> Activity
Reproduce the section of the passage on the AquaDuctus hydrogen pipeline that begins with "The plans were" and ends after "to be built.".

The application for a PCI status is a step forward for the AquaDuctus project, which will integrate an offshore pipeline for green hydrogen in the North Sea, serving as an essential ‘backbone’ to Germany’s and Europe’s future offshore hydrogen infrastructure and energy security.
The proposed 400km-long pipeline will collect hydrogen from multiple production sites while also offering the potential to connect with other international hydrogen flows through the North Sea.
By 2035, the pipeline will develop into a main hydrogen corridor carrying up to 1m tonnes of hydrogen a year into Germany.
Christoph von dem Bussche, Gascade Managing Director, said, “Our specific plans for AquaDuctus will allow Germany’s federal government to put in place concrete actions following up the efforts it has made on hydrogen with European partners such as Norway.”
Hydrogen will be taken to the German coast via the offshore pipeline and fed into the onshore hydrogen network, allowing AquaDuctus to provide large-scale offshore hydrogen infrastructure in the German North Sea for hydrogen to be imported.
The first step involves the SEN-1 hydrogen wind farm being connected to AquaDuctus, with flows planned to start in 2030. In subsequent years, wind farms further offshore in Germany may be connected, along with other hydrogen infrastructure operated by various North Sea countries.
A comprehensive feasibility study for the project has been completed and identified up to 100GW of hydrogen production potential in the German and European North Sea, and views an integrated European offshore pipeline network as the ideal transport solution.
The plans were first announced in May 2021, after Gascade, Shell, Gasunie and RWE signed a declaration of intent for the AquaDuctus project.
The initiative supports the project, aiming to install 10GW of electrolysis capacity for green hydrogen production from offshore wind power between Heliogoland and Dogger sand bank.
The pipeline will replace five High Voltage Direct Current (HVDC) transmission systems, which would otherwise have to be built.
Germany recently announced it is set to join the H2Med pipeline project between France, Spain and Portugal following the German and French Governments announced commitments to ‘strengthen the EU.’
AquaDuctus and H2Med both algin with the European Commission’s REPowerEU plan, which has set a target of 10m tonnes of domestic renewable hydrogen by 2030.

> Data records
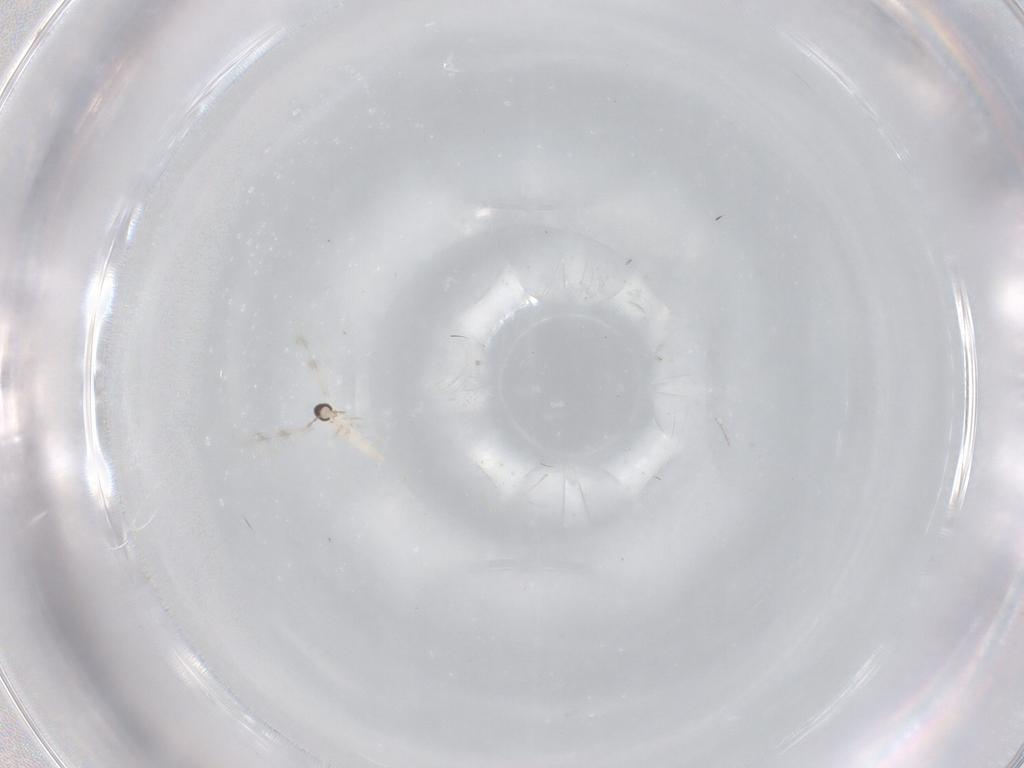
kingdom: Animalia
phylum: Arthropoda
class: Insecta
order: Diptera
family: Cecidomyiidae
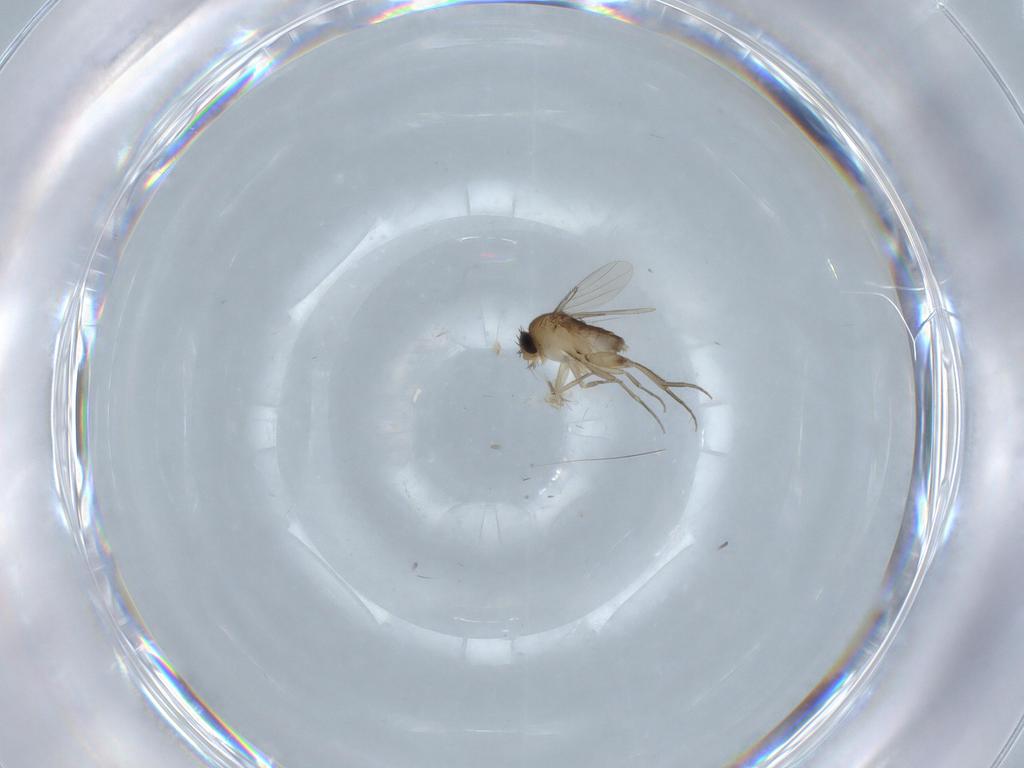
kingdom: Animalia
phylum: Arthropoda
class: Insecta
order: Diptera
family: Cecidomyiidae
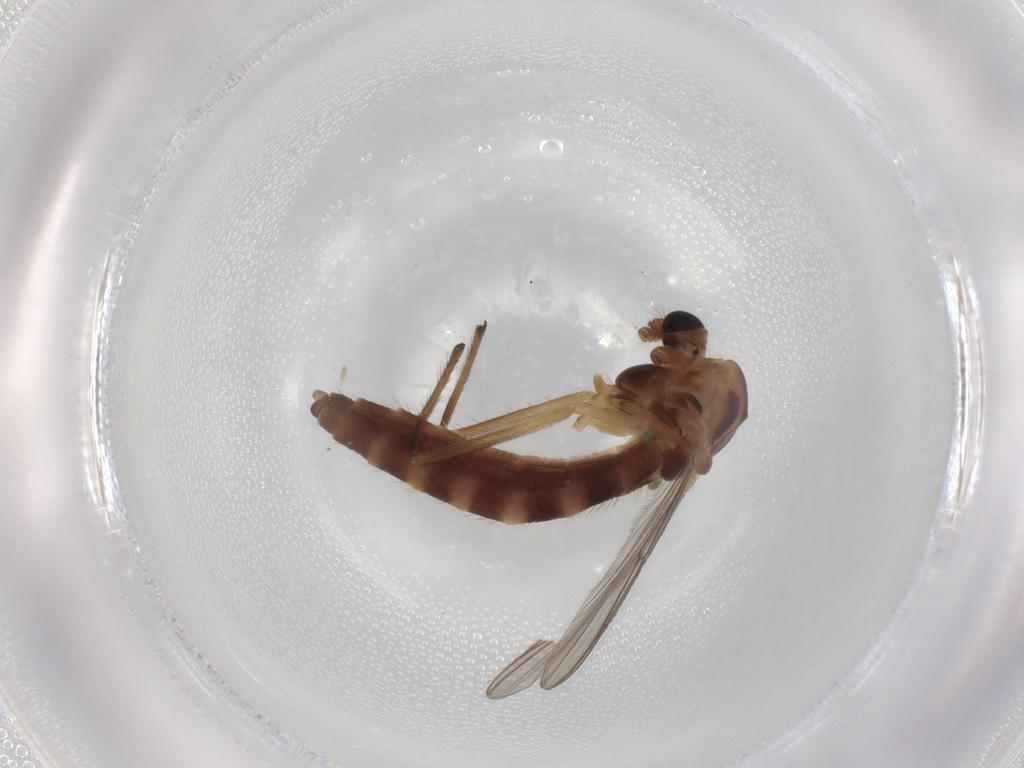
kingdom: Animalia
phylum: Arthropoda
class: Insecta
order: Diptera
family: Chironomidae
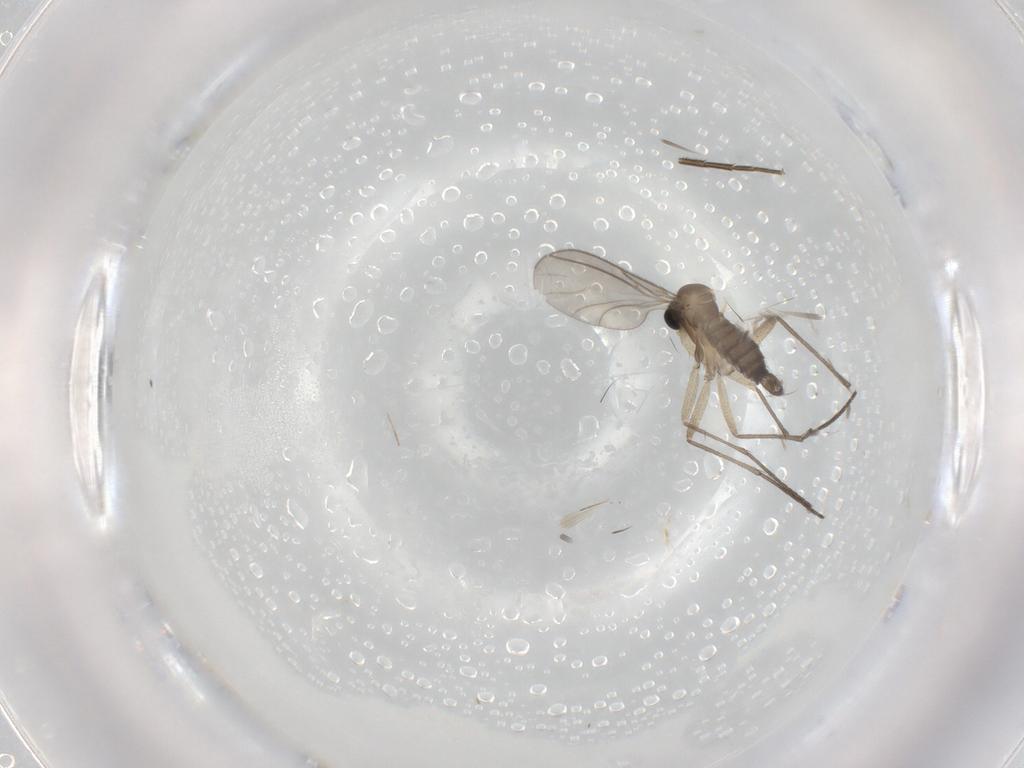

> Result for this task
The plans were first announced in May 2021, after Gascade, Shell, Gasunie and RWE signed a declaration of intent for the AquaDuctus project.
The initiative supports the project, aiming to install 10GW of electrolysis capacity for green hydrogen production from offshore wind power between Heliogoland and Dogger sand bank.
The pipeline will replace five High Voltage Direct Current (HVDC) transmission systems, which would otherwise have to be built.